__The problem__:
Answer these about the REML likelihood text below:
(a) What are the dimensions of B?
(b) REML maximizes the likelihood of what quantity?
(c) How is Q defined for equation (2)?

__Text shown__:
---

B is an $n \times (n-p)$ matrix whose columns are orthonormal basis of $C(X)^{\perp}$. REML maximizes the likelihood of $B^T Y$, which can be expressed as

$$ L(\theta) = (2 \pi)^{-(n-p)/2} |B^T V B|^{-1/2} \text{exp} \{- \frac{1}{2} Y^T B (B^T V B)^{-1} B^T Y \} \tag{1} $$ where $|A|$ is the determinant of matrix $A$.

This can be proved to be equivalent as

$$L(\theta) = (2 \pi)^{-(n-p)/2} |X^T X|^{1/2} |V|^{-1/2} |X^T V^{-1} X|^{-1/2} \text{exp} \{- \frac{1}{2} Y^T V^{-1} (I - Q) Y \} \tag{2} $$ where $Q = X (X^T V^{-1} X)^{-1}X^T V^{-1}$.

---

__Supplied material__:
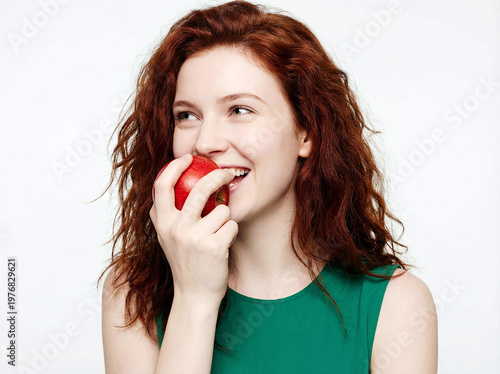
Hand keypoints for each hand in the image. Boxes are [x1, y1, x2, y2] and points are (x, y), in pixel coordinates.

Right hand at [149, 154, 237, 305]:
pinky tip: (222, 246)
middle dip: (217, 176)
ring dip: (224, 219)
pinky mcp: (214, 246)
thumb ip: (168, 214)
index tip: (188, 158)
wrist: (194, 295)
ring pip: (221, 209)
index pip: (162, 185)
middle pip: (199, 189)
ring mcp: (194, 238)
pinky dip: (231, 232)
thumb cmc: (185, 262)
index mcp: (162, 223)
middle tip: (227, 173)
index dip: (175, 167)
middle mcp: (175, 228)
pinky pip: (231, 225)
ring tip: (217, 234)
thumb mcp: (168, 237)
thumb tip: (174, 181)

---

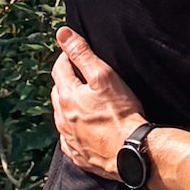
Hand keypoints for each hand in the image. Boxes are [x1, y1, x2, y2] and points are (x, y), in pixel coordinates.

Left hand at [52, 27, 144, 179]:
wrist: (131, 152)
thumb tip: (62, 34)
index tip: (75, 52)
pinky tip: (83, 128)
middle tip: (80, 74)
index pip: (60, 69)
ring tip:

---

__Written answer__:
(a) n × (n − p)
(b) BᵀY
(c) Q = X(XᵀV⁻¹X)⁻¹XᵀV⁻¹